Brief ::
Everything in the entries below except the pictures must be returned exactly.

Records supplied ::
----

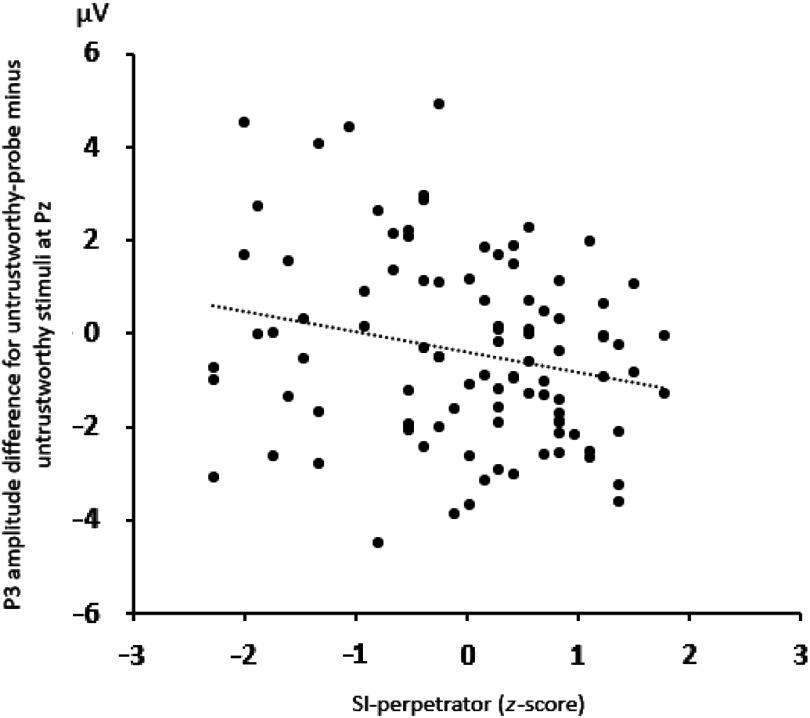
Scatterplot of the mean P3 amplitude differences for untrustworthy-probe minus untrustworthy stimuli and the SI-perpetrator z-scores. A high SI-perpetrator z-score means that the corresponding individual is in particular sensitive to injustice that she/he provides to others.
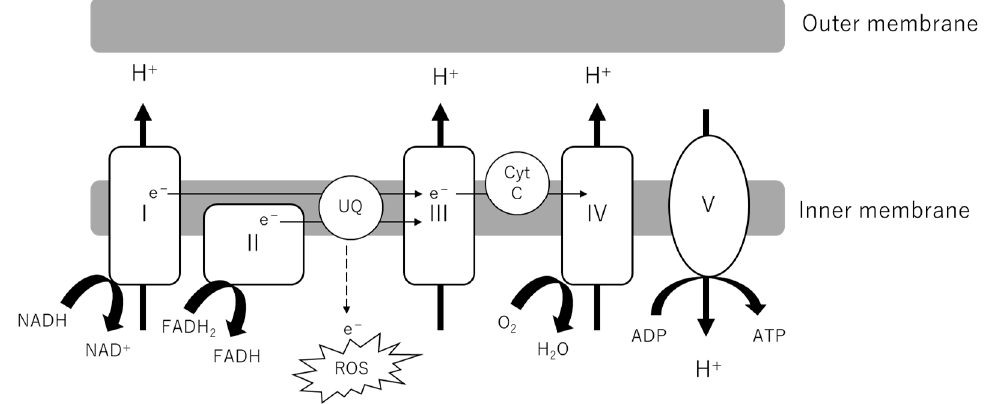
Figure 2. Electron transport chain (ETC) in mitochondrial inner membrane. NADH and FADH 2 from the TCA cycle donate electrons to Complexes I and II. As electrons are transported through the ETC, a proton gradient is generated, which Complex V or ATP synthase couples to ATP synthesis. Electron leakage from the ETC causes the production of ROS. ADP, adenosine diphosphate; ATP, adenosine triphosphate; Cyt C, cytochrome complex; ROS, reactive oxygen species; UQ, ubiquinone; TCA cycle, tricarboxylic acid cycle.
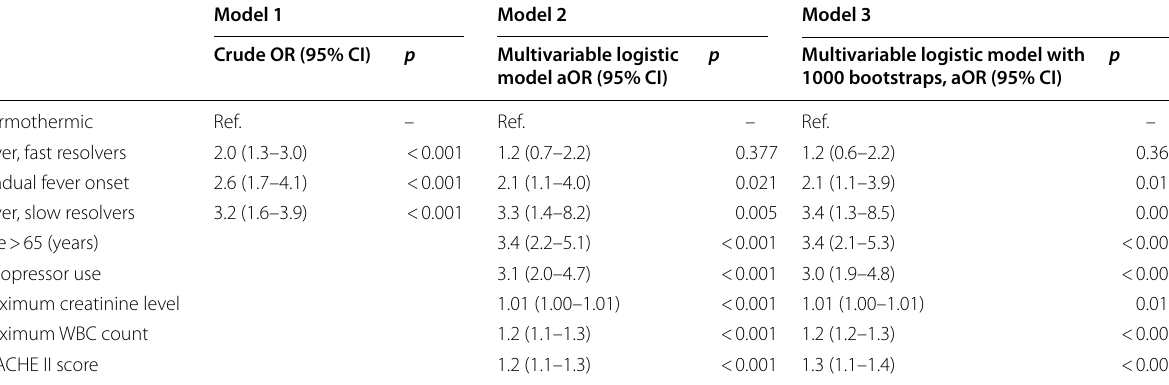
Table 4 Association between in-hospital death and temperature-trajectory phenotype in logistic regression models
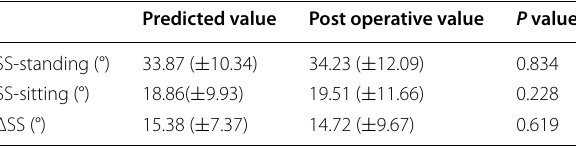
Table 5 The match rate within a targeted error range between the predicted and the measured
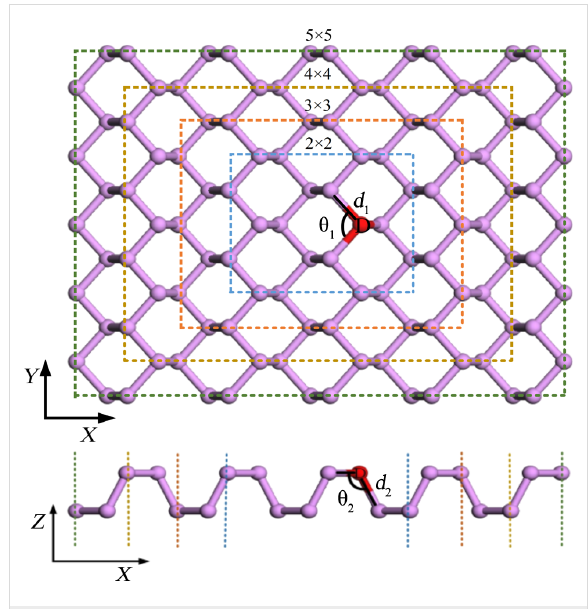
Figure 7: Top view and side view of the physical model of doped monolayer phosphorene.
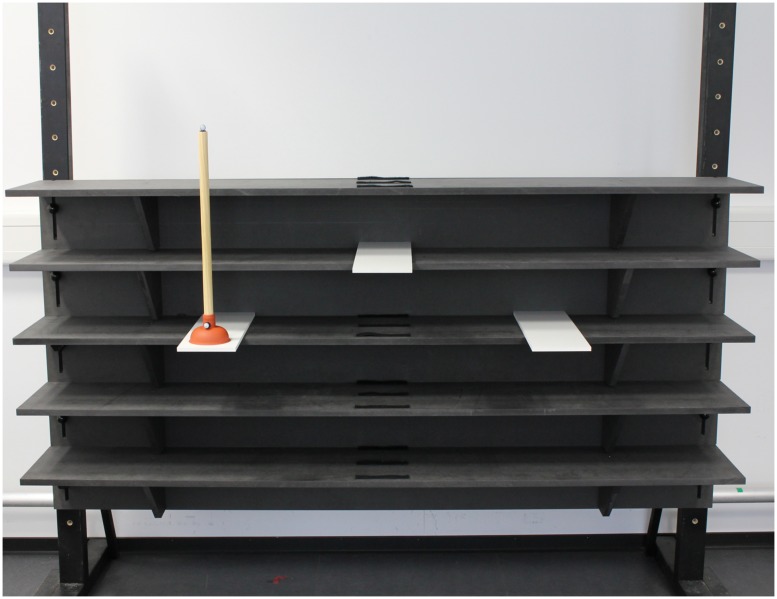
Experimental setup.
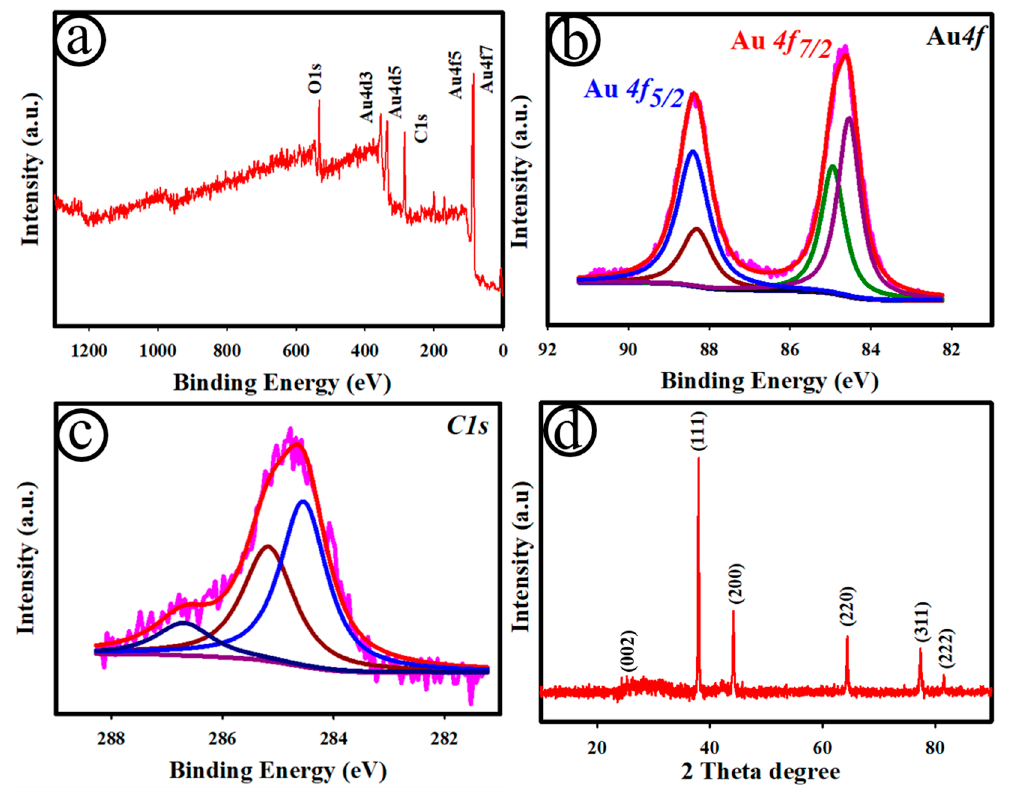
Figure 3. XPS survey spectra ( a ), and Au 4f ( b ) and C 1s ( c ) regions of the AuNC@AuDS|CF microelectrode; XRD pattern of the AuNC@AuDS|CF microelectrode ( d ).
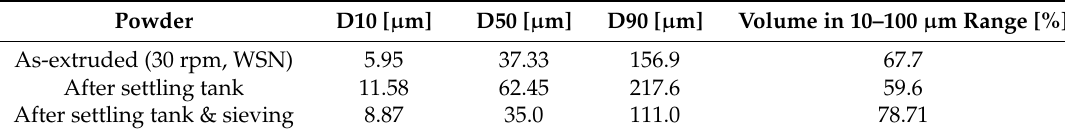
Table 3. Particle size distributions of the powder after different classification process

----

Result for this exercise ::
Scatterplot of the mean P3 amplitude differences for untrustworthy-probe minus untrustworthy stimuli and the SI-perpetrator z-scores. A high SI-perpetrator z-score means that the corresponding individual is in particular sensitive to injustice that she/he provides to others.
Figure 2. Electron transport chain (ETC) in mitochondrial inner membrane. NADH and FADH 2 from the TCA cycle donate electrons to Complexes I and II. As electrons are transported through the ETC, a proton gradient is generated, which Complex V or ATP synthase couples to ATP synthesis. Electron leakage from the ETC causes the production of ROS. ADP, adenosine diphosphate; ATP, adenosine triphosphate; Cyt C, cytochrome complex; ROS, reactive oxygen species; UQ, ubiquinone; TCA cycle, tricarboxylic acid cycle.
Table 4 Association between in-hospital death and temperature-trajectory phenotype in logistic regression models
Table 5 The match rate within a targeted error range between the predicted and the measured
Figure 7: Top view and side view of the physical model of doped monolayer phosphorene.
Experimental setup.
Figure 3. XPS survey spectra ( a ), and Au 4f ( b ) and C 1s ( c ) regions of the AuNC@AuDS|CF microelectrode; XRD pattern of the AuNC@AuDS|CF microelectrode ( d ).
Table 3. Particle size distributions of the powder after different classification process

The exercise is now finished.